COSA FARE -
- A) Le seguenti affermazioni concordano con il brano? Per ciascuna rispondi sì o no e cita alla lettera le parole del brano che lo stabiliscono. (i) Seima ha 26 anni. (ii) Le donne possono ritirare da sole gli aiuti umanitari. (iii) Circa metà delle famiglie afghane ha come capofamiglia una donna.
- B) Riporta fedelmente la parte del brano che comincia con "Lo stesso Guterres, Segretario" e termina con "di non discriminazione.".

BRANO -
━━━━━━

Una testimonianza diretta

Seima ha 26 anni è rimasta vedova a causa del Covid e così è da sola senza il mahram (il tutore maschio) che la accompagna quando esce di casa per ogni qualsivoglia necessità. È disperata perché adesso gli aiuti umanitari sono distribuiti da soli uomini ai soli uomini. Le donne non possono ritirarli, a farlo per loro deve essere, appunto, il mahram. Che sia il marito, il padre, un fratello o un figlio adulto.

Senza il personale femminile, inoltre, non c’è nessuno che possa entrare in casa sua per valutare e condizioni in cui vive e, di conseguenza, darle l’assistenza necessaria. Ma se gli operatori umanitari non sono a conoscenza della situazione in cui versano le donne sole (circa un quarto delle famiglie afghane ha come capofamiglia una donna) non le possono inserire nel programma di distribuzione degli aiuti e così muoiono di fame o malattie.

C’è bisogno di donne

C’è bisogno di donne e di equipe miste che lavorino per le organizzazioni umanitarie. È necessaria la presenza di personale femminile per poter ascoltare le istanze di tutte le donne sole che altrimenti non vengono nemmeno prese in considerazione. Le donne sono essenziali per le operazioni salvavita.

Per questo l’ONU condanna il governo talebano di crimini contro l’umanità. Perché discriminare una donna solo perché è donna lede gravemente i suoi diritti fondamentali. E la discriminazione di genere va contro i principi della Dichiarazione universale dei diritti dell’uomo.

L’appello di Guterres

Lo stesso Guterres, Segretario Generale delle nazioni Unite, si è appellato ai talebani:

Revocate immediatamente tutte le misure che limitano i diritti delle donne e delle ragazze al lavoro, all’istruzione e alla libertà di movimento perché violano gli obblighi dell’Afghanistan ai sensi del diritto internazionale sui diritti umani e violano il principio di non discriminazione.

Per ora, però, il governo afghano non sembra intenzionato ad ascoltare le richieste e, anzi, continua a ritenere la sua idea di rispetto delle donne in linea con la sua interpretazione della legge islamica. Ma il divieto di essere donna può essere un’idea di rispetto?

━━━━━━

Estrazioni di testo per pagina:
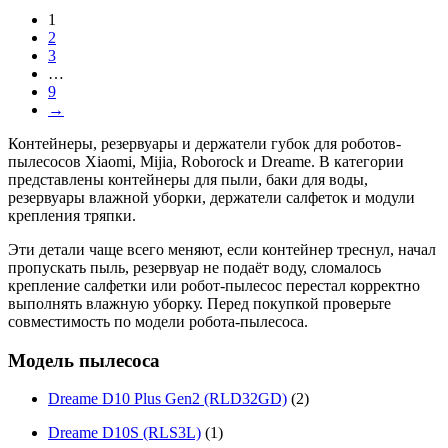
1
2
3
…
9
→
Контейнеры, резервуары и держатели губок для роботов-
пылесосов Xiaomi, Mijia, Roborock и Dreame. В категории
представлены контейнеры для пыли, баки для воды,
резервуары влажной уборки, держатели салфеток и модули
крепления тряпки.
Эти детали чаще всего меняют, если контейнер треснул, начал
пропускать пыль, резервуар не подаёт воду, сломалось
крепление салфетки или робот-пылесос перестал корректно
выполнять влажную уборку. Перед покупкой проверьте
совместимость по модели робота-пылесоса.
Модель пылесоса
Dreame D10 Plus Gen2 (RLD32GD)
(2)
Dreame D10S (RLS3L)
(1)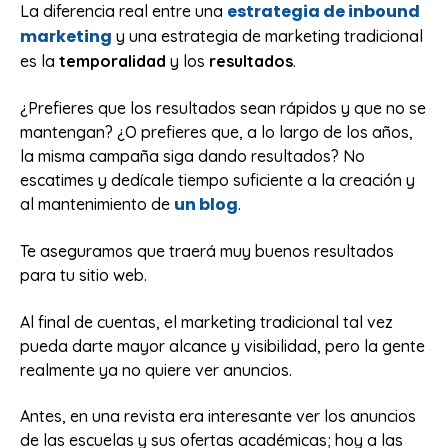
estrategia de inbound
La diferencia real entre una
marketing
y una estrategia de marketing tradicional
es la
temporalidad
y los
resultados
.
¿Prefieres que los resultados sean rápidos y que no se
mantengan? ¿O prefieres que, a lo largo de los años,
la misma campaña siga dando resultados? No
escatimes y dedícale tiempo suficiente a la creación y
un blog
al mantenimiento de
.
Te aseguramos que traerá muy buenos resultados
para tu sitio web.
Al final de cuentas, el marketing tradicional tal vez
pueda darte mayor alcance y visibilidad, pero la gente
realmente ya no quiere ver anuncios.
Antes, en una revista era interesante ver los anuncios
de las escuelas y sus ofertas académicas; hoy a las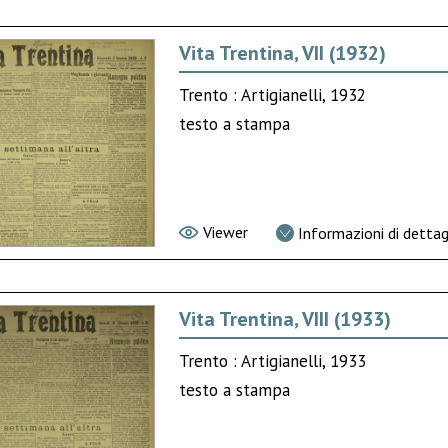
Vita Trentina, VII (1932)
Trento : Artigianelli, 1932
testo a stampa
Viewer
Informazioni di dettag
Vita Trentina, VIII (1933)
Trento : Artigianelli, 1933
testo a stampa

━━━━━━

ELENCO RISPOSTE -
- A)
(i) Sì: "Seima ha 26 anni"
(ii) No: "Le donne non possono ritirarli"
(iii) No: "circa un quarto delle famiglie afghane ha come capofamiglia una donna"

- B)
Lo stesso Guterres, Segretario Generale delle nazioni Unite, si è appellato ai talebani:

Revocate immediatamente tutte le misure che limitano i diritti delle donne e delle ragazze al lavoro, all’istruzione e alla libertà di movimento perché violano gli obblighi dell’Afghanistan ai sensi del diritto internazionale sui diritti umani e violano il principio di non discriminazione.